Living on a farm six hours by car away from any major hospital is maybe not the sort of thing you would do if you were a HAE patient. Cindy Hughes is – and she does. “A country girl born and bred, I wouldn’t survive in the city”

My HAE symptoms began when I was about seven years old. Before then my mother had spent 14 years with regular stomach cramps, vomiting, and diarrhea as well as throat, hand and feet swellings. Doctors told her she had a virus or the parasitic disease giardiasis or that the symptoms were related to farming. When I started to have the exact same symptoms it was decided to test for genetic conditions. After three weeks in hospital, countless tests, and having my appendix removed to be on the safe side, I was diagnosed with HAE. After our HAE diagnoses, my mother and I travelled 1,800 kilometers to visit a specialist where we were advised that the only treatment available was steroids and we should avoid these due to side effects.
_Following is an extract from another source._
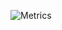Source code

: ![Metrics](https://metrics.lecoq.io/mkn96?template=terminal&habits=1&activity=1&topics=1&stars=1&languages=1&isocalendar=1&followup=1&discussions=1&repositories=1&calendar=1&starlists=1&introduction=1&lines=1&skyline=1&pagespeed=1&music=1&base.indepth=false&repositories=100&repositories.batch=100&repositories.forks=false&repositories.affiliations=owner&isocalendar.duration=half-year&languages.limit=8&languages.threshold=0%25&languages.other=false&languages.colors=github&languages.sections=most-used&languages.indepth=false&languages.analysis.timeout=15&languages.categories=markup%2C%20programming&languages.recent.categories=markup%2C%20programming&languages.recent.load=300&languages.recent.days=14&topics.mode=starred&topics.sort=stars&topics.limit=15&stars.limit=4&habits.from=246&habits.days=14&habits.facts=true&habits.charts=false&habits.charts.type=classic&habits.trim=false&followup.sections=repositories&followup.indepth=false&activity.limit=5&activity.load=300&activity.days=14&activity.visibility=all&activity.timestamps=false&activity.filter=all&discussions.categories=true&discussions.categories.limit=0&introduction.title=true&starlists.limit=2&starlists.limit.repositories=2&starlists.languages=false&starlists.limit.languages=8&starlists.shuffle.repositories=true&calendar.limit=1&skyline.year=current-year&skyline.frames=60&skyline.quality=0.5&skyline.compatibility=false&pagespeed.url=www.miken.me&pagespeed.detailed=false&pagespeed.screenshot=false&music.provider=spotify&music.mode=playlist&music.playlist=https%3A%2F%2Fopen.spotify.com%2Fplaylist%2F2qiiwN5XoDtwTNXGc8Mq5t%3Fsi%3D720968d4fb5f4c57&music.limit=4&music.played.at=false&music.time.range=long&music.top.type=tracks&music.user=skxnsen&config.timezone=Europe%2FKiev&config.twemoji=true)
The hospital could store fresh frozen plasma, which in the event of a throat swelling could be flown out to us. We also kept an EpiPen to buy us time before we reached hospital. However, six hours of rough roads were hard to tolerate during the pain of an attack and often it would start to resolve itself by the time we arrived anyway. In the wet season we could be cut off for up to three months at a time. We were strongly advised to change our lifestyle and move to the city as both my mother and I could possibly die if we stayed in the outback.

As a child I would get abdominal swellings about every six weeks and peripheral swellings started when I was 13. We had a four-hour drive of very rough road in order to get to a small hospital and then further two hours drive to a larger hospital with an intensive care unit. You can imagine that unless it was a throat swelling, we never went to hospital for treatment. We just suffered it out at home. Whenever I got sick I would lie on the couch close to the toilet and try to sleep it off. I can remember lying there as a kid and feeling as though I was floating; I waved my hand in front of my face and I could see three of them. The pain and vomiting was so bad that I would either pass out or hyperventilate, sometimes both. Fortunately I didn’t have any throat swellings as a child or in my teenage years as I honestly don’t think I would be here today if that had been the case. We were only given adrenaline for throat swellings and even with the flying doctor, it would still be up to three hours before they could get you to a hospital. Mum had one throat swelling that we knew of and luckily it must have been a mild one and she just happened to be in town when it occurred. Not that the hospital would have been able to do much for her as they didn’t even have the right medication.

I had my first serious throat swelling at the age of 21, it left me gasping for air and struggling to breathe. My husband rushed me to our small town where the matron gave me adrenalin and the attack subsided. It was decided that the Royal Flying Doctor Service was not needed. This is always a difficult decision because it is extremely expensive and very inconvenient to all concerned. It also involves a 12 hour round trip for a family member to pick you up afterwards and at least three days out of action – so indeed it’s something to be avoided unless absolutely necessary.

One particular doctor tried to tell my mother that she would have to move to town or she would die out there on the cattle property. We never saw that doctor again and that was how it was. We never ever let HAE dictate what we did, we just continued on as normal and did the very best we could with the hand we’d been dealt. I missed quite a few days during high school, but I always managed to catch up. I went to boarding school in Charters Towers to complete my secondary school education. I was enrolled to go to university to study nursing, but took a gap year to help care for my mother as she was sick with breast cancer. During that year my mother died so I never went to the university but stayed home to help the family run the cattle station. A few years later I moved in with my husband on his family’s cattle station – and that’s where I am today, sharing our lives with three sons and a daughter.

I finally made ground-breaking progress when I found the HAEi website and learned about other treatments available. After attending a patient meeting in Sydney I soon realized how very little our healthcare providers had been able to tell us about treating an acute attack. Of course the people at our hospital did their best but until recently they have not had access to up to date information or treatments. With the help of a specialist doctor we were able to secure a supply of more recently approved medicine to have at home and an alternative for the hospital to keep – even if it was six hours away.

Living in a remote and isolated location is challenging at the best of times but when you have a life threatening illness it is definitely not for the faint hearted. Equally, living on a family owned cattle station can be highly stressful and very physically demanding. Riding horses, motorbikes, fencing, operating machinery and lifting heavy feedbags are all in a days work. You are responsible for the wellbeing of your livestock, which means long hours and being on call 24 hours, 7 days a week. Farming is a very volatile industry being reliant on the weather and prices vary from week to week. No rain equals no grass equals no income. Management decisions you make every day affect the livelihoods of your family. However, it is also very rewarding and the freedom and lifestyle it provides is something that I wouldn’t trade for anything.